When it’s OK to use internals:

* The public route to set up state is disproportionately slow or complex.

* You need to force an otherwise-unreachable error path.

* You’re testing a pure function where the “public API” adds no value.

If you do use internals, say so explicitly in the test’s `# Given:` block (e.g., “Given: seeded DB row directly for speed”).

## Given / When / Then style

Use `# Given`, `# When`, `# Then` comments to separate intent from mechanics.

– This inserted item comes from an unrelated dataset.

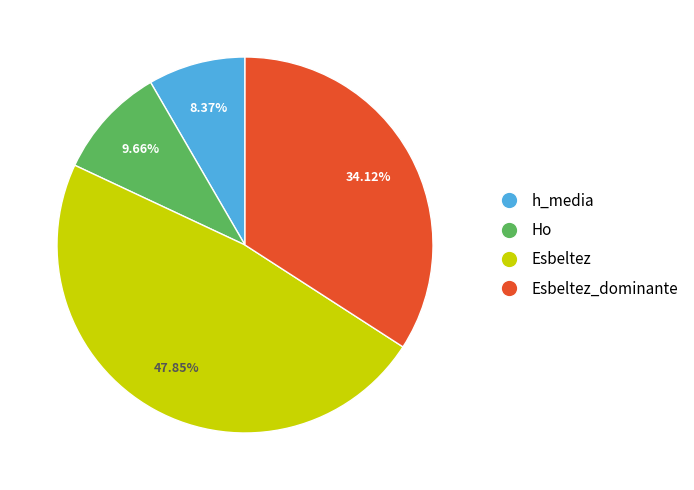

How many slices are in this pie chart?

4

This helps smaller models (and humans) avoid mixing setup/action/assertions, and makes tests easy to scan.

Guidelines:

* **Given**: inputs, state, preconditions (fixtures/mocks/seed data).

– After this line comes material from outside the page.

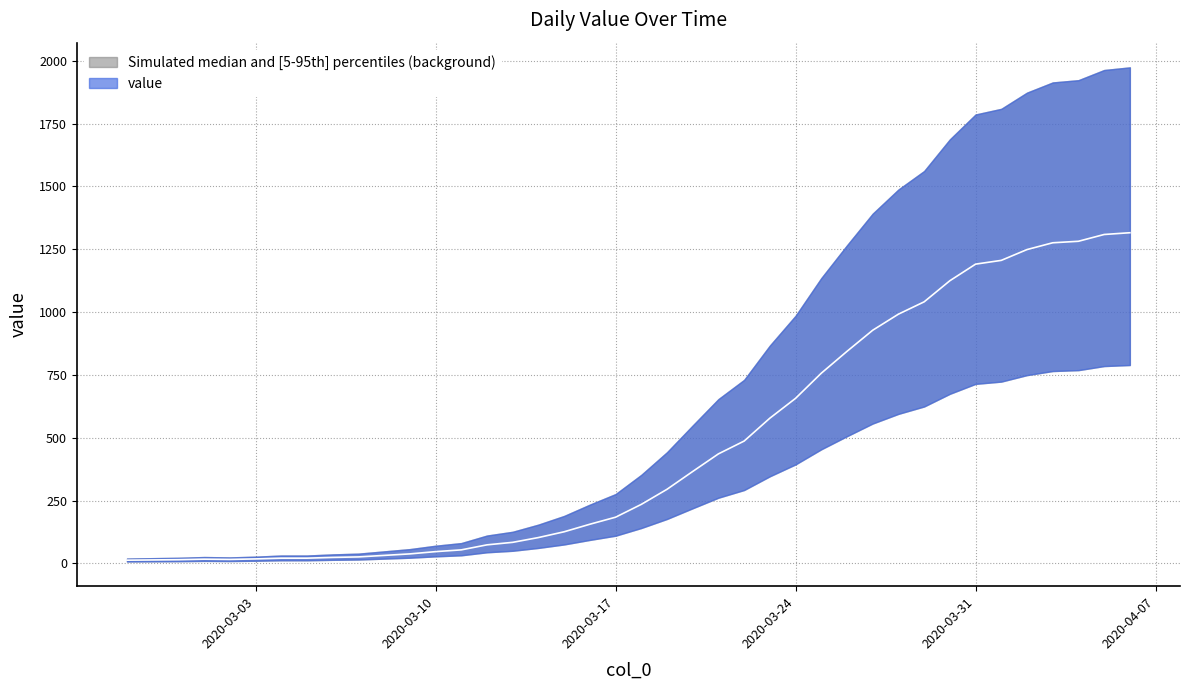

What is the label of the 3rd point from the right?

2020-04-04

* **When**: the single action under test (call a function / make a request).

* **Then**: assertions about outcomes (return value, error, side effects).

* Prefer **one When per test**. If you need multiple actions, split tests unless the steps are inseparable.

* Keep comments short and specific (often one line each).

### Example: unit-level validation

Examples below are illustrative; adjust imports/names and fill in placeholders to match the concrete code under test.

```python theme={null}
def test_scope_rejects_invalid_step_name_regex() -> None:
    # Given: a scope with an invalid regex
    scope = {"step_name_regex": "("}

    # When: constructing the model
    with pytest.raises(ValueError):
        ControlScope.model_validate(scope)

    # Then: a clear validation error is raised (asserted by pytest)
```

### Example: API-level behavior

```python theme={null}
def test_create_control_returns_id(client: TestClient) -> None:
    # Given: a valid control payload
    payload = {
        "name": "pii-protection",
        "data": {
            "description": "Block SSNs in output",
            "enabled": True,
            "execution": "server",
            "scope": {"stages": ["post"]},
            "condition": {
                "selector": {"path": "output"},
                "evaluator": {
                    "name": "regex",
                    "config": {"pattern": r"\b\d{3}-\d{2}-\d{4}\b"},
                },
            },
            "action": {"decision": "deny"},
        },
    }

    # When: creating the control via the public API
    response = client.put("/api/v1/controls", json=payload)

    # Then: the response contains the control id
    assert response.status_code == 200
    assert "control_id" in response.json()
```

### Example: SDK-level behavior

```python theme={null}
async def test_sdk_denies_on_local_control() -> None:
    # Given: an SDK client and a local deny control
    client = AgentControlClient(base_url="http://localhost:8000")
    controls = [{"execution": "sdk", "action": {"decision": "deny"}, ...}]

    # When: evaluating via the SDK public API
    result = await check_evaluation_with_local(
        client=client,
        agent_name="demo-agent",
        step=Step(type="tool", name="db_query", input={"sql": "SELECT 1"}, output=None),
        stage="pre",
        controls=controls,
    )

    # Then: the evaluation is unsafe
    assert result.is_safe is False
```

## Setup guidance (contract-first)

* Prefer creating records via **public endpoints** rather than writing DB rows directly.

* Prefer invoking behavior via public entrypoints:

  * Server: HTTP endpoints (the service layer is internal; use it directly only when endpoint setup is impractical).

  * SDK: symbols exported from `sdks/python/src/agent_control/__init__.py`.

* Avoid asserting on internal/private fields unless they are part of the contract (schemas, response fields, documented behavior).

## Running tests (Makefile-first)

Prefer Makefile targets when available:

* All tests: `make test`

* Server tests: `make server-test`

* Engine tests: `make engine-test`

* SDK tests: `make sdk-test`

If there is no Makefile target for a task (e.g., models tests), it’s OK to run the underlying command (e.g., `cd models && uv run pytest`).

Package-specific notes:

* Server tests use a configured test database (see `server/Makefile`; invoked via `make server-test`).

* SDK tests start a local server and wait on `/health` (invoked via `make sdk-test`).